The Cairn Terrier is known to be an extremely happy and friendly dog who loves people, whether they are its families or strangers. As a very active dog, it is always chasing some animal, playing with something, barking, digging, and generally running around and having fun. Its independence is a strong trait, but the Cairn Terrier is also a very loyal dog who truly enjoys the company of its family. This dog will follow you around, hang out with you and greet visitors at the door, announcing them with excited barking. This makes the Cairn Terrier an excellent watchdog.
- Activity level: 5/5 (a very energetic animal who is always chasing something)
- Intelligence level: 5/5 (extremely intelligent and independent)
- Curiosity: 4/5 (quite curious and playful)
- Friendliness: 5/5 (this breed makes for a very loyal and affectionate pet who is friendly towards all humans)
- Vocal: 1/5 (does not howl or bark for no reason)
The Cain Terrier is small but mighty. One of its most attractive physical traits is that it can change colour over the course of its life. For example, it can become more silver as it gets older, but it can also become blacker. Kennel clubs generally do not accept white, tan and black and pure black Cairn Terriers, and white Cairn Terriers must now be registered as West Highland White Terriers.
- Fur: The coat of a Cairn Terrier is special, because it changes color. Generally, this breed’s fur is grey, black, red, cream, sandy, or wheaten. Its outer coat is harsh, but the undercoat is dense and soft.
- Eyes: Hazel eyes that are deep and wide-set, often covered by shaggy eyebrows.
- Body structure: Small and scruffy, with short legs and a strong, but well-proportioned build.
- Facial features: The Cairn Terrier can have a fox-like face, with a medium-length nose which ends with a strong muzzle and black nose.
- Weight: The Cairn Terrier weighs about 14 pounds, if it’s male and around 13, if it’s female.

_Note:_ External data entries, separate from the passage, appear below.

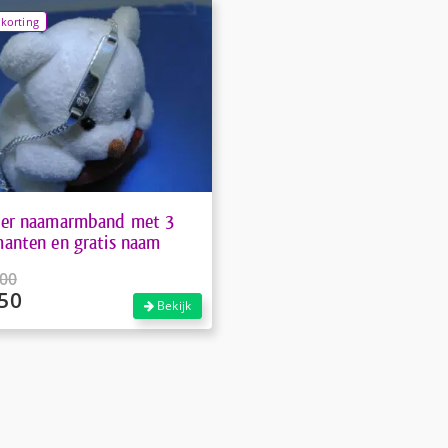
korting
der naamarmband met 3
anten en gratis naam
,00
50
pronkelijke
Bekijk
ige
,00.
50.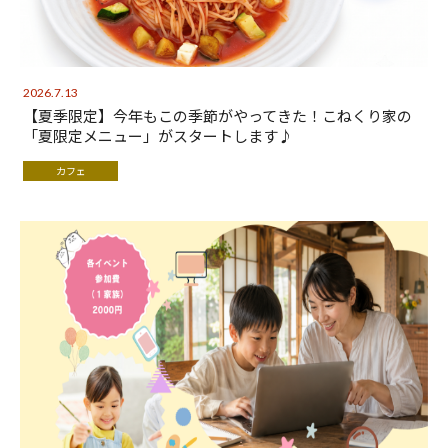
2026.7.13
【夏季限定】今年もこの季節がやってきた！こねくり家の
「夏限定メニュー」がスタートします♪
カフェ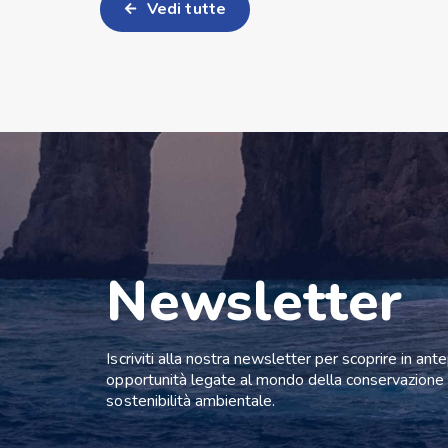
Vedi tutte
Newsletter
Iscriviti alla nostra newsletter per scoprire in ant
opportunità legate al mondo della conservazione 
sostenibilità ambientale.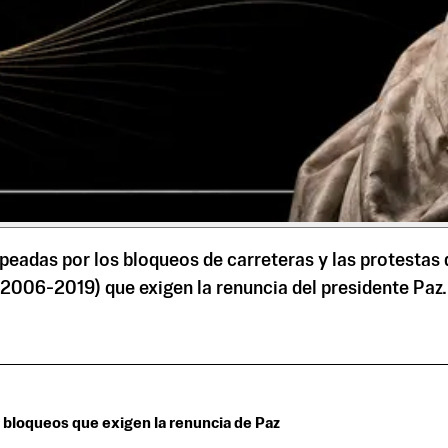
lpeadas por los bloqueos de carreteras y las protestas 
2006-2019) que exigen la renuncia del presidente Paz.
s bloqueos que exigen la renuncia de Paz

This breed is generally healthy and does not typically suffer from any health issues. However, there are some diseases an owner needs to be careful about and keep a lookout for: Hypothyroidism, Craniomandibular Osteopathy, Portosystemic Liver Shunt, Legg-Calve-Perthes Disease, Cryptorchidism, Patellar Luxation, Globoid Cell Leukodystrophy, and Ocular Melanosis/Secondary Glaucoma.
We have gathered this information from our breeders based on their experience with this breed. However, remember that each animal is different with its own personality and needs (just like people!), so use this information wisely.